Rewrites work perfectly on Wordpress: example.com/index/ will direct to the homepage, example.com/index/33 will go to a post with page-ID "33", example.com/index/about will go to my About page (as set through Wordpress itself), and example.com/index/h6y is a custom shortcode that I've set through Pretty Links - redirecting with no problems.

On xmp.le: xmp.le is the homepage, xmp.le/33 is the page-ID post, and xmp.le/about is the About page - These all work just fine. But xmp.le/h6y is treated as if I'm looking for an existing page, and instead leads me to my own slap-in-the-face Wordpress 404. To which I groan and slap myself in the face.

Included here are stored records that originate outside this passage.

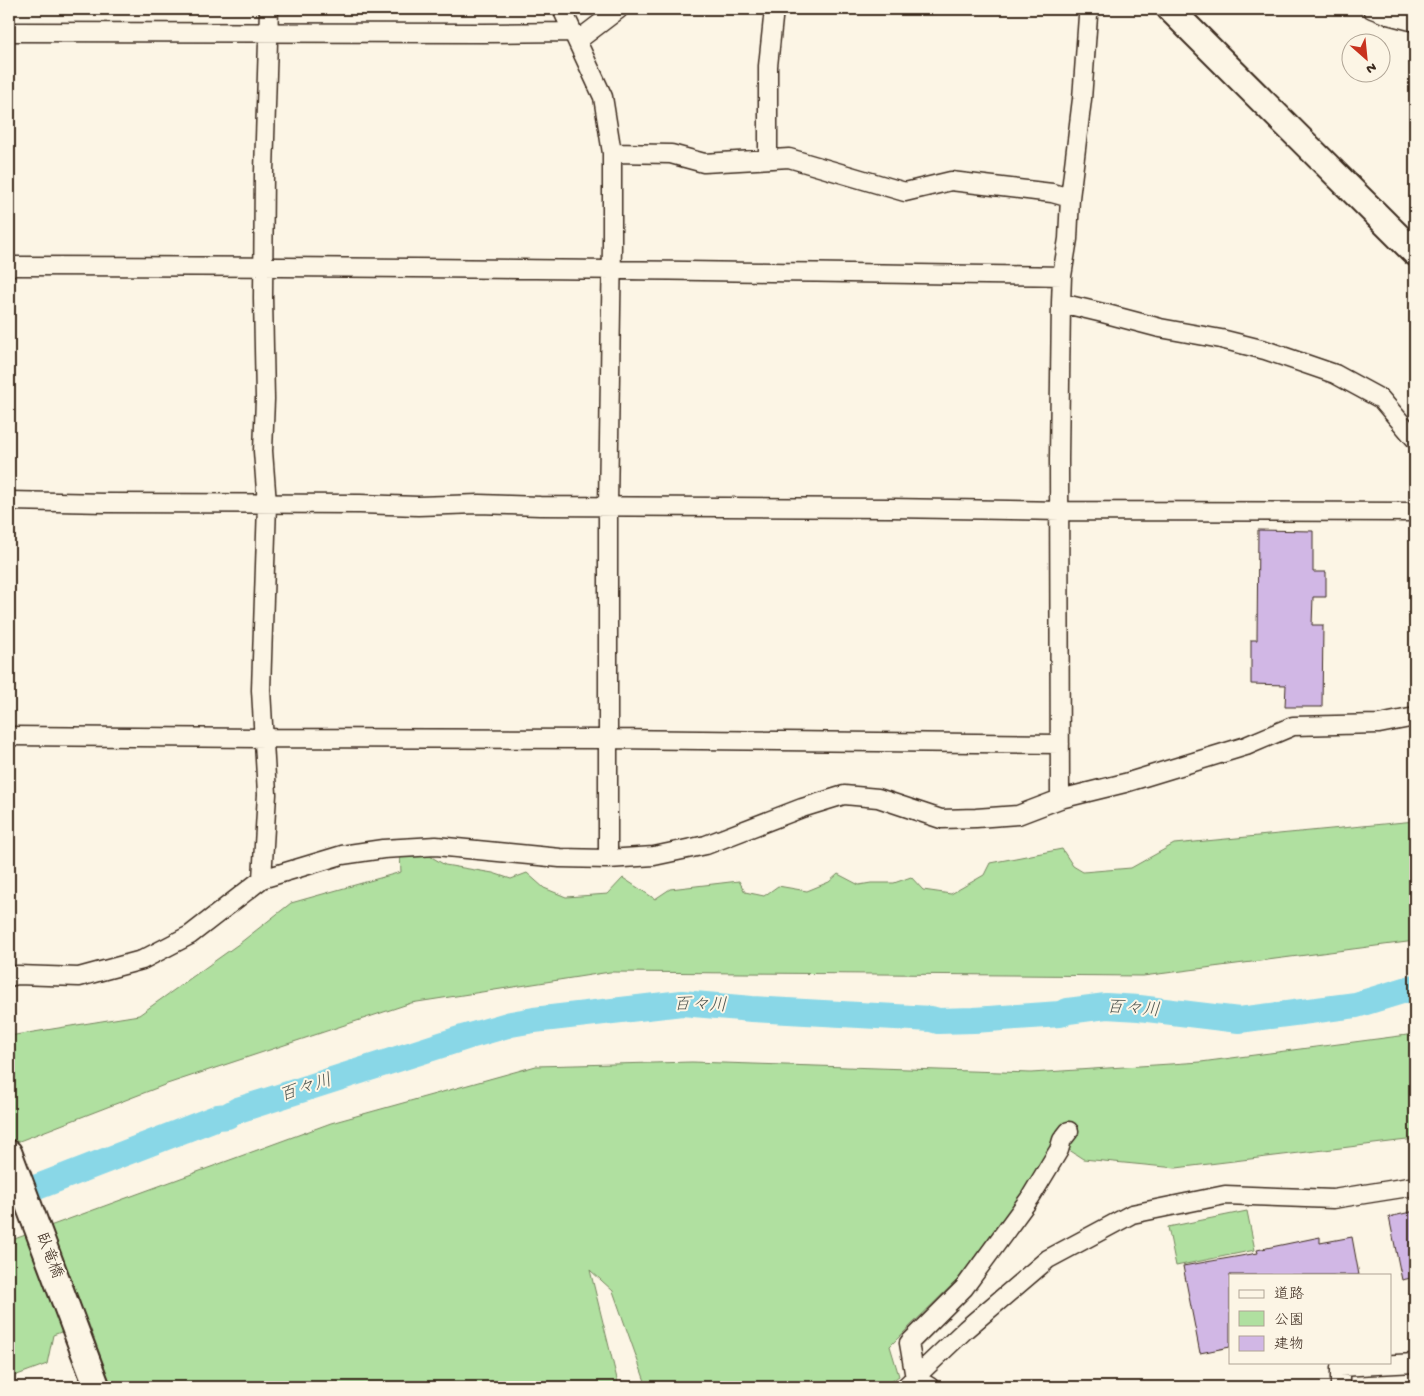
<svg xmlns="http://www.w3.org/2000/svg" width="1424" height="1396" font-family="'Gochi Hand','Klee One',sans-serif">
<rect width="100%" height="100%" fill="#fcf5e5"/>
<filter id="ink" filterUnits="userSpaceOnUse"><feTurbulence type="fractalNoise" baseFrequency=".02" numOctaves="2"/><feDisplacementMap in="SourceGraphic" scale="10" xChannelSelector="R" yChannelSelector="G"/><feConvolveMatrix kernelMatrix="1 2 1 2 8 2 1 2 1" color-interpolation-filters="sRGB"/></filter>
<g filter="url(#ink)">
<!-- green -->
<path fill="#b0e0a0" stroke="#76855f" d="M1415 821V941L1143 976 610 972 411 1003 167 1084 9 1145V1036L139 1015 240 943 291 903 401 872 400 855 423 852 445 865 493 873 511 879 527 873 544 888 566 897 608 894 623 878 655 899 670 889 739 881 745 892 764 896 778 886 807 891 829 882 838 874 859 885 871 883H894L911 877 923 890 951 894 984 875 990 863 1062 849 1073 866 1083 872 1131 868 1174 844Z
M1415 1034V1139L1176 1168 1083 1159 1054 1140 1034 1177 958 1279 890 1346 899 1376 884 1387H647L613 1291 590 1270 619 1387H112L88 1322 53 1335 47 1364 9 1378V1241L331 1123 536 1066 692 1062 1031 1073 1201 1062Z
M1247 1211 1255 1250 1176 1266 1168 1227Z"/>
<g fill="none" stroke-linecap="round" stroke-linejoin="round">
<!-- river -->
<path stroke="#89d7e7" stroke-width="26" d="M9 1198 218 1117 227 1116 238 1110 466 1037 511 1024 534 1020 682 1003 752 1009 931 1019 938 1021 974 1020 1060 1014 1068 1011 1106 1006 1139 1008 1239 1020 1356 1005 1415 987"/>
</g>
<!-- building -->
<path fill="#d1b7e5" stroke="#3b2a1e" d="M1258 530 1313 531V572H1326V597H1313L1312 625H1323L1322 707H1285L1286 685 1251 684V640H1257Z
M1415 1211V1277L1402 1280 1389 1217Z
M1320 1237V1243L1352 1237 1359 1275H1230V1347L1200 1353 1183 1266 1258 1253 1257 1250Z"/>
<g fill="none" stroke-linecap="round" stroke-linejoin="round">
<defs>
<path id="street" d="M562 9 603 97 612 153V244L608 506V859
M1372 9 1388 15 1415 22
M9 32 483 33 572 32
M577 41 619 9
M612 153 671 154 704 163 789 158 905 192 951 181 1052 193 1070 198
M768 159V66L774 9
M9 266C360 266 711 271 1062 276
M1061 303 1103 313 1160 328 1221 339 1265 350 1335 374 1381 399 1415 439
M9 501 106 503 360 504 418 506 479 504 540 506 890 508 1060 511 1415 512
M9 736 264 738 608 739 1060 744
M1060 799 1059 459 1061 303 1062 276 1068 239 1070 198 1082 99 1088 16 1087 9
M262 879 267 794 261 690 267 504 263 451 265 399 263 298 264 171 269 9
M9 977 17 975 79 977 142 960 190 935 262 879 342 855 383 849 436 846 560 858 608 859 654 856 706 845 802 808 844 795 878 798 941 819 976 818 1018 815 1060 799 1125 783 1246 746 1293 726 1379 724 1415 717
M905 1387 966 1329 1048 1259 1132 1214 1225 1195 1333 1199 1415 1186
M930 1387 915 1378 909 1343 964 1288 1030 1198 1059 1150 1062 1140 1069 1131
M1340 1387V1367L1415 1363"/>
<path id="secondary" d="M1170 9 1415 253
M9 1153 97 1387"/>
</defs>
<!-- street casing -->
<use href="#street" stroke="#3b2a1e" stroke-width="21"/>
<!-- secondary casing -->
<use href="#secondary" stroke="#3b2a1e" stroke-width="29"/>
<!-- street -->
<use href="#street" stroke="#fcf5e5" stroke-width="18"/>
<!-- secondary -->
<use href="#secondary" stroke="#fcf5e5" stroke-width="25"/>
</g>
</g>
<g text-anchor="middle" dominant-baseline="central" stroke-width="4" stroke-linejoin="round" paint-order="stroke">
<!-- street labels -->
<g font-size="16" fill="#3b2a1e" stroke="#fcf5e5">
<text transform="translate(48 1256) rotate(69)">臥竜橋</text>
</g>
<!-- water labels -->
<g font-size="18" font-style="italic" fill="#4e5550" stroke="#fcf5e5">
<text transform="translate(700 1006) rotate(1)">百々川</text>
<text transform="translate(1133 1010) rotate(4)">百々川</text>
<text transform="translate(306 1089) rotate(-18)">百々川</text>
</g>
</g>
<!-- margin -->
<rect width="1424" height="1396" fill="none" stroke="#fcf5e5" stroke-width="30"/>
<rect x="15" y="15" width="1394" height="1366" fill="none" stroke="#3b2a1e" stroke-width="2" filter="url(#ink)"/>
<!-- legend -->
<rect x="1229" y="1274" width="162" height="90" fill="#fcf5e5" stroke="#afa495"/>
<rect x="1239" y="1290" width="25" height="8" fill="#fcf5e5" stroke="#afa495"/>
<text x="1274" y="1298" font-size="15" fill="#3b2a1e">道路</text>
<rect x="1239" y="1311" width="25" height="15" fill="#b0e0a0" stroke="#afa495"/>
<text x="1274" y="1324" font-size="15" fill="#3b2a1e">公園</text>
<rect x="1239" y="1336" width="25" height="15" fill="#d1b7e5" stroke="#afa495"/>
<text x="1274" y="1348" font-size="15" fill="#3b2a1e">建物</text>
<!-- north arrow -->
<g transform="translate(1366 58) rotate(153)"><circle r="24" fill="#fcf5e5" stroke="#afa495"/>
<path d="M0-4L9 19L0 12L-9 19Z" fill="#c8321e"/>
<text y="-8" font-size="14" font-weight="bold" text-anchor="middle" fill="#3b2a1e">N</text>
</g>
</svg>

My .htaccess resides in /index, consisting simply of code to allow rewrites in Wordpress for both domains, as follows:

# BEGIN WordPress example.com
<IfModule mod_rewrite.c>
Options +FollowSymlinks
RewriteEngine On
RewriteBase /index/
RewriteCond %{HTTP_HOST} example.com$ [NC]
RewriteCond %{REQUEST_FILENAME} !-f
RewriteCond %{REQUEST_FILENAME} !-d
RewriteRule . /index/index.php [L]
</IfModule>
# END WordPress example.com
# BEGIN WordPress xmp.le
<IfModule mod_rewrite.c>
Options +FollowSymlinks
RewriteEngine On
RewriteBase /
RewriteCond %{HTTP_HOST} xmp.le$ [NC]
RewriteCond %{REQUEST_FILENAME} !-f
RewriteCond %{REQUEST_FILENAME} !-d
RewriteRule . /index.php [L]
</IfModule>
# END WordPress xmp.le

I've dug around through Pretty Links, and there's no secret .htaccess or .htconf in the back. And I've tried [a different short-URL plug-in,] and shortlinks work perfectly on BOTH domains though this plug-in. It just doesn't offer the same functionality as Pretty Links (Le Petite only shortens page links on Wordpress, external links are a non-event).

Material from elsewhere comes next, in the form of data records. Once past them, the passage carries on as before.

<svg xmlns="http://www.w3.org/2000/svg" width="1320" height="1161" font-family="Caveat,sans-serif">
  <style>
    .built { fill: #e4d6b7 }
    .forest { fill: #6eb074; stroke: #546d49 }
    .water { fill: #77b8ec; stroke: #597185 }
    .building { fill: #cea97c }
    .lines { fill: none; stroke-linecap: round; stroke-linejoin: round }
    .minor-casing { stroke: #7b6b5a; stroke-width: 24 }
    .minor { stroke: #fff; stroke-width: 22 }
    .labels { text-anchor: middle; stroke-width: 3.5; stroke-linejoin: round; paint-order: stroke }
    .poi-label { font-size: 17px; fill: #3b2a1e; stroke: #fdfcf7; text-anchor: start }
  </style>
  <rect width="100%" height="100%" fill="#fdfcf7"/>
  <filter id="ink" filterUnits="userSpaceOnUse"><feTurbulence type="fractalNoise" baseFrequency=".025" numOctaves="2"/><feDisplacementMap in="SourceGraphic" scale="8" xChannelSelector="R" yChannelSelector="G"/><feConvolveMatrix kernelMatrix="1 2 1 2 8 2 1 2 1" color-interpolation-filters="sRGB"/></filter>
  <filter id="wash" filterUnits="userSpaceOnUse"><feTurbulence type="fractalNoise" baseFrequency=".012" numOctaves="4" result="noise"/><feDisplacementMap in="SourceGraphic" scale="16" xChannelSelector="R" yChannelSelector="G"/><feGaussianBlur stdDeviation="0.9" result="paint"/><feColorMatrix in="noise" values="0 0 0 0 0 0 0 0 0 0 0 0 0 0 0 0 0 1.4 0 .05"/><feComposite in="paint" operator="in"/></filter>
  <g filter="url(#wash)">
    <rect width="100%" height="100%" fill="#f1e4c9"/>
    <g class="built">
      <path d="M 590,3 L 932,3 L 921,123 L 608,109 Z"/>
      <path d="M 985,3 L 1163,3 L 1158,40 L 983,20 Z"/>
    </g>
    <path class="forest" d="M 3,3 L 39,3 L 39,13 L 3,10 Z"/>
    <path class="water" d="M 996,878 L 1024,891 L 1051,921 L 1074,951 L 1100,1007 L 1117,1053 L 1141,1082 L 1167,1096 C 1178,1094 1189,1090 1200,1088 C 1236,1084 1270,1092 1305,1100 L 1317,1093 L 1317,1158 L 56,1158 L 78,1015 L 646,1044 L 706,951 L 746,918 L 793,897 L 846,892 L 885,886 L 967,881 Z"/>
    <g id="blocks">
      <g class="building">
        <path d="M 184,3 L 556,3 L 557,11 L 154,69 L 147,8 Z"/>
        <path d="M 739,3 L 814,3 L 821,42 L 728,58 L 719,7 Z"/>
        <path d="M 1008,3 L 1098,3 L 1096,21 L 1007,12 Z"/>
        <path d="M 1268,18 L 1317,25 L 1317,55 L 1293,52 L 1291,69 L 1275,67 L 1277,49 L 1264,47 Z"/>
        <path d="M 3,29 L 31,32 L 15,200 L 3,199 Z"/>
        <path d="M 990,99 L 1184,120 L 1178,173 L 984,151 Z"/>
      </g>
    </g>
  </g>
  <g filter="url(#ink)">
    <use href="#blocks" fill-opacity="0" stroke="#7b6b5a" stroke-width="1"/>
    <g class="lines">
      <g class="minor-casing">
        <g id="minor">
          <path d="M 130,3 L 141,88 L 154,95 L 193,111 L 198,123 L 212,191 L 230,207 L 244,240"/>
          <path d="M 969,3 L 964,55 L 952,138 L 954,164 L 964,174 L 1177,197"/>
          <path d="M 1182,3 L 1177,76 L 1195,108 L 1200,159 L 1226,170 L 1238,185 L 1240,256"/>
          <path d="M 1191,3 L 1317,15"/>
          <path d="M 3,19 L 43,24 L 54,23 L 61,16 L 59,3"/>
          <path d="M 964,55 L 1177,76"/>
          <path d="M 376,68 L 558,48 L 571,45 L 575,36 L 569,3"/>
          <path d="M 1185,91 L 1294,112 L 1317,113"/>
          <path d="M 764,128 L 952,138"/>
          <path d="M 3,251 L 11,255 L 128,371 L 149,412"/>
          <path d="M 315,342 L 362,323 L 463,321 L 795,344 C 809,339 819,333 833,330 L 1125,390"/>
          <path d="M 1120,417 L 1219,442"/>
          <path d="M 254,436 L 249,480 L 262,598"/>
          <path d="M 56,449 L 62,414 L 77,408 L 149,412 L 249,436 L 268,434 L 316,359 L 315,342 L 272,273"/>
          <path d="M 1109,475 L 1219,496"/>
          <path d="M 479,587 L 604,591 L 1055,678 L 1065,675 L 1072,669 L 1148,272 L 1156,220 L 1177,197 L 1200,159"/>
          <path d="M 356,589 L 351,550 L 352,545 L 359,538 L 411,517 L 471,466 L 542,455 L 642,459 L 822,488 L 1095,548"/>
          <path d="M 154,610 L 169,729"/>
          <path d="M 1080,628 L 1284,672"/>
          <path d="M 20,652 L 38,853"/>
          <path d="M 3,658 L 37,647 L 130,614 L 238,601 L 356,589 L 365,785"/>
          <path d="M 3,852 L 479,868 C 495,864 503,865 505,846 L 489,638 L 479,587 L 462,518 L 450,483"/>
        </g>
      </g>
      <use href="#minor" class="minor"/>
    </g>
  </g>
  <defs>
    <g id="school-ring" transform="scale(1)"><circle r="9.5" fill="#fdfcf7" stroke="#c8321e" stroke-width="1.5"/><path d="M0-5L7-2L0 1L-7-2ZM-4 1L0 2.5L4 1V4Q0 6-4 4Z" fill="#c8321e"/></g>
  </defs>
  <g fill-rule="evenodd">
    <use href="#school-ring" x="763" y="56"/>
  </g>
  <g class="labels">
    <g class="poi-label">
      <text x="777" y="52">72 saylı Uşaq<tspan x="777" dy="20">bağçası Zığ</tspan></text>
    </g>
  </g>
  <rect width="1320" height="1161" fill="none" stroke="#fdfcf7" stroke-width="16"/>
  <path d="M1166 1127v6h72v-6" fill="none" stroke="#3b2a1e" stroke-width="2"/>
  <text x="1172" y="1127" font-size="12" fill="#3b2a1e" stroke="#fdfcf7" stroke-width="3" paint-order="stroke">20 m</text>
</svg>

I know so very little about .htaccess - Everything I've learned, I've learned in the past week. Everything being "Your website doesn't like you. Man up." So I'm throwing in the towel and asking WebmasterWorld!

Any ideas?

[edited by: jdMorgan at 9:04 pm (utc) on Jan. 21, 2010]
[edit reason] Snipped URL [/edit]

jdMorgan

9:03 pm on Jan 21, 2010 (gmt 0)

WebmasterWorld Senior Member 10+ Year Member



If the problem is cured by using a different short-URL plugin, then the problem is in your WP configuration or in WP itself. Once these requests are made to your server, it's too late for mod_rewrite to 'fix' them. So, you'll need to look into your WP config, I'm afraid.